How to Embed Power BI Dashboard in Website
Placing an interactive Power BI dashboard directly on your website can turn static pages into dynamic data hubs. Instead of just describing your success in a blog post, you can let stakeholders filter and explore the real numbers right there. This guide walks you through the different ways to embed your Power BI reports and dashboards, from quick public sharing to secure internal portals, so you can choose the best method for your needs.
Three Methods to Embed a Power BI Dashboard
There isn't a one-size-fits-all approach to embedding your Power BI content. The right method depends entirely on your audience and the sensitivity of your data. Think of it this way: are you sharing public data with the whole world, or sensitive company metrics with just your team? Power BI offers three primary ways to do this, each with its own specific use case and security profile.
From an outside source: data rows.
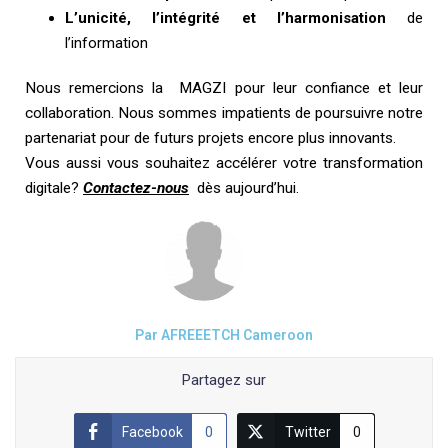
L’unicité, l’intégrité et l’harmonisation
de
l’information
Nous remercions la MAGZI pour leur confiance et leur
collaboration. Nous sommes impatients de poursuivre notre
partenariat pour de futurs projets encore plus
innovants.
Vous aussi vous souhaitez accélérer votre transformation
digitale?
Contactez-nous
dès aujourd’hui.
Par AFREEETCH Cameroon
Partagez sur
Facebook
0
Twitter
0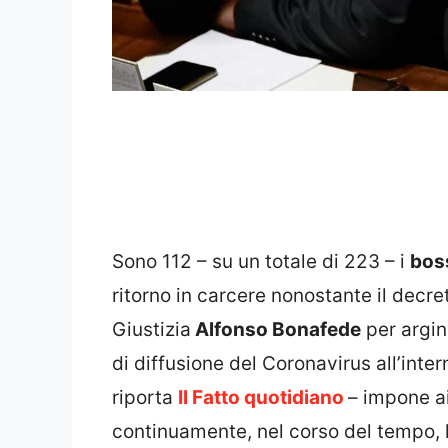
Sono 112 – su un totale di 223 – i
bos
ritorno in carcere nonostante il decre
Giustizia
Alfonso Bonafede
per argina
di diffusione del Coronavirus all’inte
riporta
Il Fatto quotidiano
– impone ai
continuamente, nel corso del tempo, 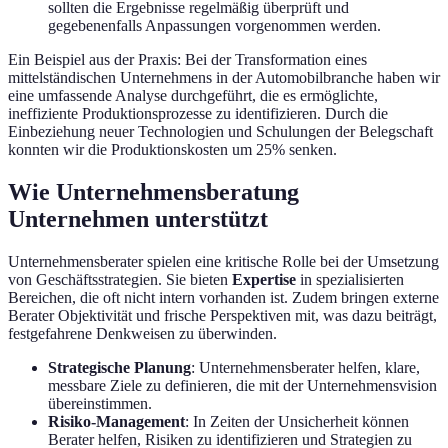
sollten die Ergebnisse regelmäßig überprüft und
gegebenenfalls Anpassungen vorgenommen werden.
Ein Beispiel aus der Praxis: Bei der Transformation eines
mittelständischen Unternehmens in der Automobilbranche haben wir
eine umfassende Analyse durchgeführt, die es ermöglichte,
ineffiziente Produktionsprozesse zu identifizieren. Durch die
Einbeziehung neuer Technologien und Schulungen der Belegschaft
konnten wir die Produktionskosten um 25% senken.
Wie Unternehmensberatung
Unternehmen unterstützt
Unternehmensberater spielen eine kritische Rolle bei der Umsetzung
von Geschäftsstrategien. Sie bieten
Expertise
in spezialisierten
Bereichen, die oft nicht intern vorhanden ist. Zudem bringen externe
Berater Objektivität und frische Perspektiven mit, was dazu beiträgt,
festgefahrene Denkweisen zu überwinden.
Strategische Planung
: Unternehmensberater helfen, klare,
messbare Ziele zu definieren, die mit der Unternehmensvision
übereinstimmen.
Risiko-Management
: In Zeiten der Unsicherheit können
Berater helfen, Risiken zu identifizieren und Strategien zu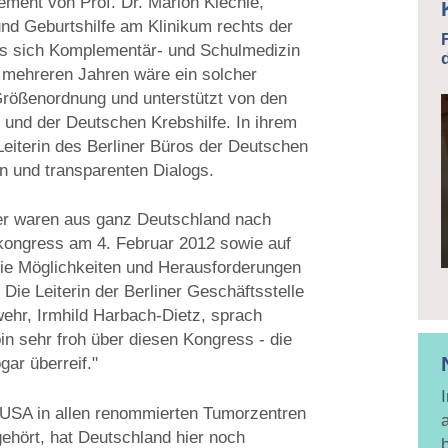
ement von Prof. Dr. Marion Kiechle,
 und Geburtshilfe am Klinikum rechts der
ass sich Komplementär- und Schulmedizin
 mehreren Jahren wäre ein solcher
rößenordnung und unterstützt von den
und der Deutschen Krebshilfe. In ihrem
 Leiterin des Berliner Büros der Deutschen
en und transparenten Dialogs.
er waren aus ganz Deutschland nach
kongress am 4. Februar 2012 sowie auf
die Möglichkeiten und Herausforderungen
 Die Leiterin der Berliner Geschäftsstelle
wehr, Irmhild Harbach-Dietz, sprach
in sehr froh über diesen Kongress - die
ogar überreif."
n USA in allen renommierten Tumorzentren
ehört, hat Deutschland hier noch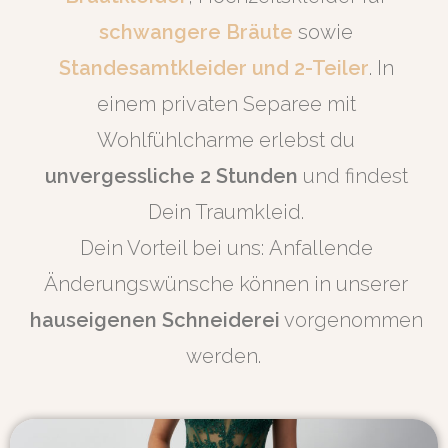
schwangere Bräute
sowie
Standesamtkleider und 2-Teiler
. I
n
einem privaten Separee mit
Wohlfühlcharme erlebst du
unvergessliche 2 Stunden
und findest
Dein Traumkleid.
Dein Vorteil bei uns:
Anfallende
Änderungswünsche können in unserer
hauseigenen Schneiderei
vorgenommen
werden.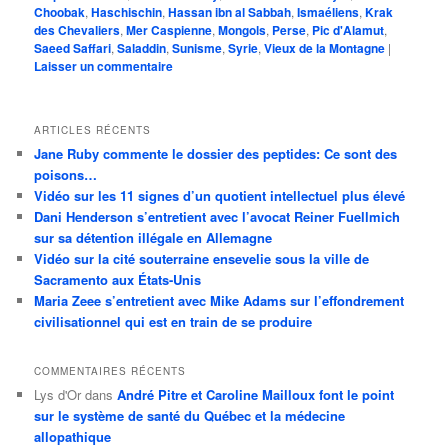
Choobak
,
Haschischin
,
Hassan ibn al Sabbah
,
Ismaéliens
,
Krak
des Chevaliers
,
Mer Caspienne
,
Mongols
,
Perse
,
Pic d'Alamut
,
Saeed Saffari
,
Saladdin
,
Sunisme
,
Syrie
,
Vieux de la Montagne
|
Laisser un commentaire
ARTICLES RÉCENTS
Jane Ruby commente le dossier des peptides: Ce sont des
poisons…
Vidéo sur les 11 signes d’un quotient intellectuel plus élevé
Dani Henderson s’entretient avec l’avocat Reiner Fuellmich
sur sa détention illégale en Allemagne
Vidéo sur la cité souterraine ensevelie sous la ville de
Sacramento aux États-Unis
Maria Zeee s’entretient avec Mike Adams sur l’effondrement
civilisationnel qui est en train de se produire
COMMENTAIRES RÉCENTS
Lys d'Or
dans
André Pitre et Caroline Mailloux font le point
sur le système de santé du Québec et la médecine
allopathique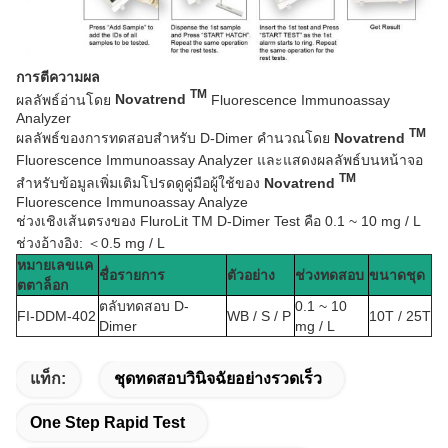
การตีความผล
TM
ผลลัพธ์อ่านโดย
Novatrend
Fluorescence Immunoassay
Analyzer
TM
ผลลัพธ์ของการทดสอบสำหรับ D-Dimer คำนวณโดย
Novatrend
Fluorescence Immunoassay Analyzer และแสดงผลลัพธ์บนหน้าจอ
TM
สำหรับข้อมูลเพิ่มเติมโปรดดูคู่มือผู้ใช้ของ
Novatrend
Fluorescence Immunoassay Analyze
ช่วงเชิงเส้นตรงของ FluroLit TM D-Dimer Test คือ 0.1 ~ 10 mg / L
ช่วงอ้างอิง: ＜0.5 mg / L
หมายเลขแค
ชื่อรายการ
ตัวอย่าง
ช่วงทดสอบ
ขนาดชุด
ตตาล็อก
ตลับทดสอบ D-
0.1 ~ 10
FI-DDM-402
WB / S / P
10T / 25T
Dimer
mg / L
แท็ก:
ชุดทดสอบวินิจฉัยอย่างรวดเร็ว
One Step Rapid Test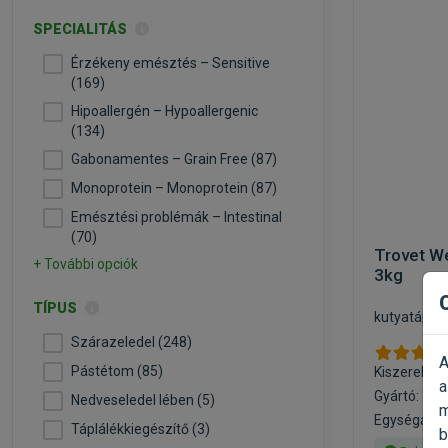
SPECIALITÁS
Érzékeny emésztés – Sensitive
(169)
Hipoallergén – Hypoallergenic
(134)
Gabonamentes – Grain Free (87)
Monoprotein – Monoprotein (87)
Emésztési problémák – Intestinal
(70)
Trovet W
+ További opciók
3kg
TÍPUS
kutyatáp hí
Szárazeledel (248)
A
Pástétom (85)
Kiszerelés:
a
Gyártó:
Tro
Nedveseledel lében (5)
m
Egységár: 2
Táplálékkiegészítő (3)
b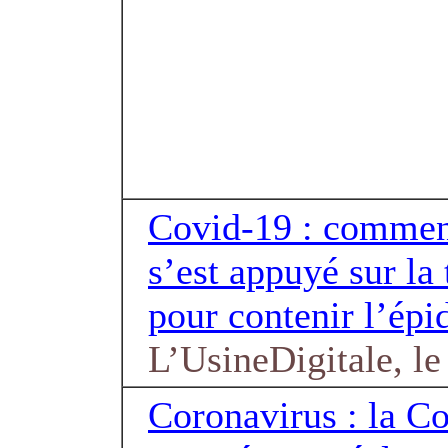
Covid-19 : commen
s’est appuyé sur la
pour contenir l’ép
L’UsineDigitale, l
Coronavirus : la 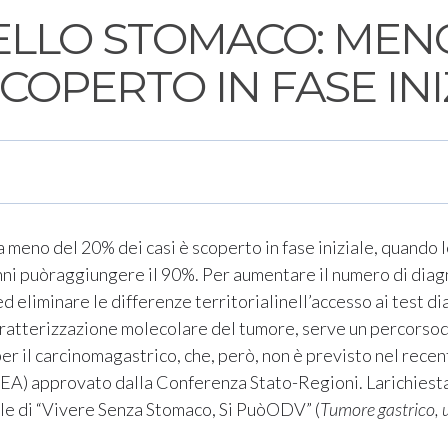
LLO STOMACO: MENO
SCOPERTO IN FASE INI
lia meno del 20% dei casi è scoperto in fase iniziale, quando
nni puòraggiungere il 90%. Per aumentare il numero di diagno
d eliminare le differenze territorialinell’accesso ai test d
ratterizzazione molecolare del tumore, serve un percorso
er il carcinomagastrico, che, però, non è previsto nel rec
(LEA) approvato dalla Conferenza Stato-Regioni. Larichiesta
le di “Vivere Senza Stomaco, Si PuòODV” (
Tumore gastrico, u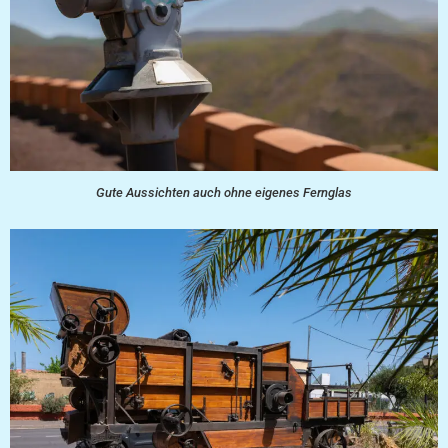
Gute Aussichten auch ohne eigenes Fernglas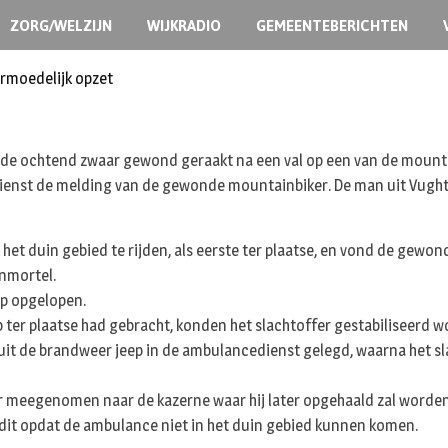
ZORG/WELZIJN
WIJKRADIO
GEMEENTEBERICHTEN
ermoedelijk opzet
de ochtend zwaar gewond geraakt na een val op een van de mounta
enst de melding van de gewonde mountainbiker. De man uit Vught 
het duin gebied te rijden, als eerste ter plaatse, en vond de gewo
enmortel.
up opgelopen.
ter plaatse had gebracht, konden het slachtoffer gestabiliseerd w
it de brandweer jeep in de ambulancedienst gelegd, waarna het sl
 meegenomen naar de kazerne waar hij later opgehaald zal worden
dit opdat de ambulance niet in het duin gebied kunnen komen.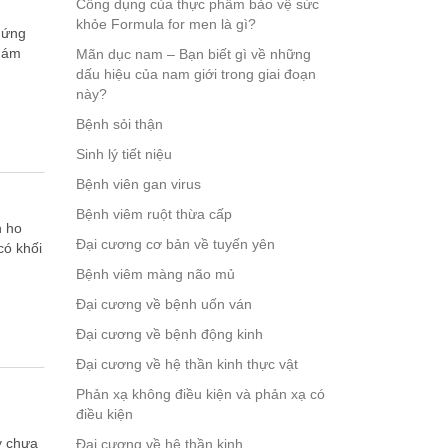
Công dụng của thực phẩm bảo vệ sức
khỏe Formula for men là gì?
hứng
khám
Mãn dục nam – Bạn biết gì về những
dấu hiệu của nam giới trong giai đoạn
này?
Bệnh sỏi thận
Sinh lý tiết niệu
Bệnh viên gan virus
Bệnh viêm ruột thừa cấp
n ho
Đại cương cơ bản về tuyến yên
có khối
Bệnh viêm màng não mủ
Đại cương về bệnh uốn ván
Đại cương về bệnh động kinh
Đại cương về hệ thần kinh thực vật
Phản xạ không điều kiện và phản xạ có
điều kiện
y chưa
Đại cương về hệ thần kinh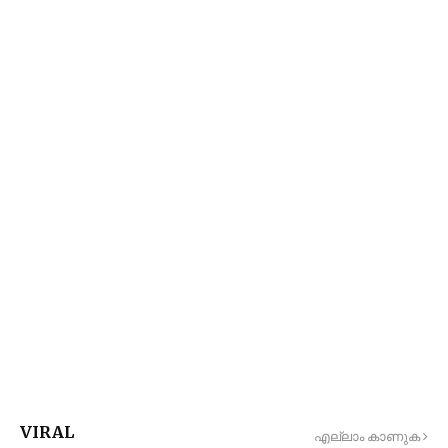
VIRAL
എല്ലാം കാണുക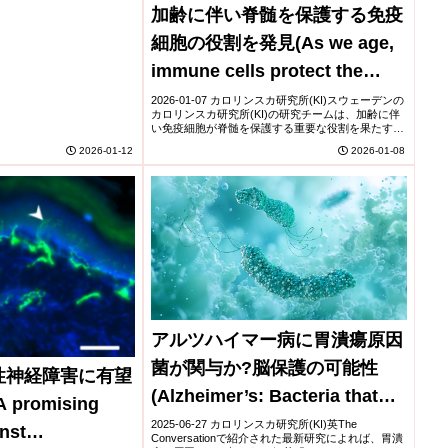
加齢に伴い脊髄を保護する免疫
細胞の役割を発見(As we age,
immune cells protect the
spinal cord)
2026-01-07 カロリンスカ研究所(KI)スウェーデンの
カロリンスカ研究所(KI)の研究チームは、加齢に伴
い免疫細胞が脊髄を保護する重要な役割を果たすこ
とを明らかにした。研究によると、年齢を重ねるに
2026-01-12
2026-01-08
つれて脊髄周辺に存在する特定の免疫細...
アルツハイマー病に胃潰瘍原因
菌が関与か?脳保護の可能性
性神経障害に有望
(Alzheimer’s: Bacteria that
promising
cause stomach ulcers may
2025-06-27 カロリンスカ研究所(KI)英The
nst
Conversationで紹介された最新研究によれば、胃潰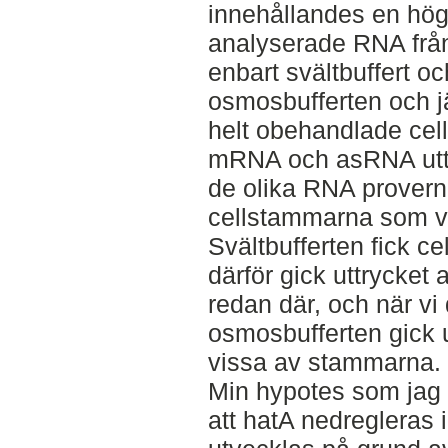
innehållandes en hög
analyserade RNA frå
enbart svältbuffert o
osmosbufferten och 
helt obehandlade celle
mRNA och asRNA uttr
de olika RNA provern
cellstammarna som v
Svältbufferten fick ce
därför gick uttrycke
redan där, och när vi d
osmosbufferten gick u
vissa av stammarna.
Min hypotes som jag 
att hatA nedregleras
- Publish to web: A public, unauthenticated link that makes your dashboard visible to anyone on the internet.
- Embed for your organization: A secure method for sharing content internally where users must log in to view the data.
- Embed for your customers (Power BI Embedded): An advanced solution for integrating Power BI into your own applications for external users, without them needing a Power BI license.
We'll break down exactly how to use each of these, starting with the simplest method.
Method 1: Publish to Web (The Public Option)
The "Publish to web" feature is the fastest way to get your report onto a website. It generates a public link and an iframe embed code that you can paste into any HTML page. However, it comes with a major security warning: by using this method, your report and the underlying data become public.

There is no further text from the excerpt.